The four players to watch are Nailab, Savanna Fund, Growth Hub and 88mph – all of which have sprung up within the last few years. NaiLab offers an accelerator for early-stage startups, which lasts from three to 12 months. The aim is to nurture innovation within the tech industry by offering bespoke business coaching and support for successful applicants. The template for the entrepreneurship programme seems not unlike schemes currently running closer to home, such as Berlin’s Startup Academy.
Startup Partners Africa, a new Berlin-based incubator, has set its business sonar solely to Africa. The incubator’s CEO Leonard Stiegeler, a Rocket alumnus, was a former co-founder of the online fashion retail store Sabunta before it merged with Kasuwa and rebranded itself as Rocket Internet’s Jumia in Nigeria.
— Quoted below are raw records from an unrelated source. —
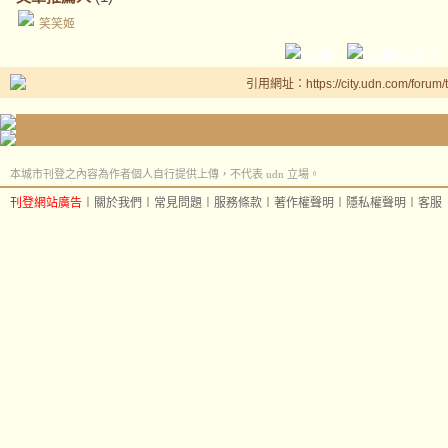
笑笑姬
引用網址：https://city.udn.com/forum
本城市刊登之內容為作者個人自行提供上傳，不代表 udn 立場。
刊登網站廣告
︱
關於我們
︱
常見問題
︱
服務條款
︱
著作權聲明
︱
隱私權聲明
︱
客服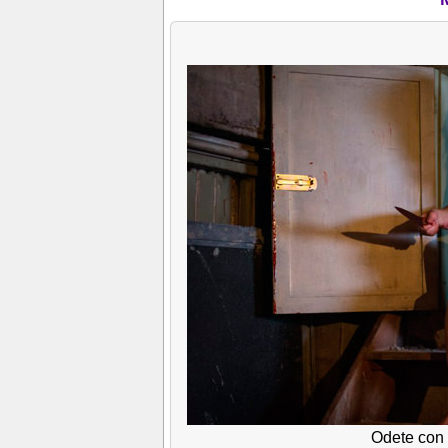
Odete con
Stiegeler and his new incubating outfit Startup Partners Africa are the brains behind the new retailer Sunglasses, which launched in Nigeria less than three months before the incubator got off the ground. “We tested and concept-proofed two models in the African market, the first of which was fashion and beauty and the second was sunglasses,” Stiegler says, with impressively precocial drive. “We are now looking at other models and other markets, specifically Kenya now.”
Kenya is one of the African leaders in this field with incubators and seed funds salivating at the country’s high mobile penetration rate (around 74 for every 100 people). In addition, mobile subscriptions in Kenya grew 16 per cent between 2011 and 2012, with 99 per cent of internet subscriptions being on the mobile.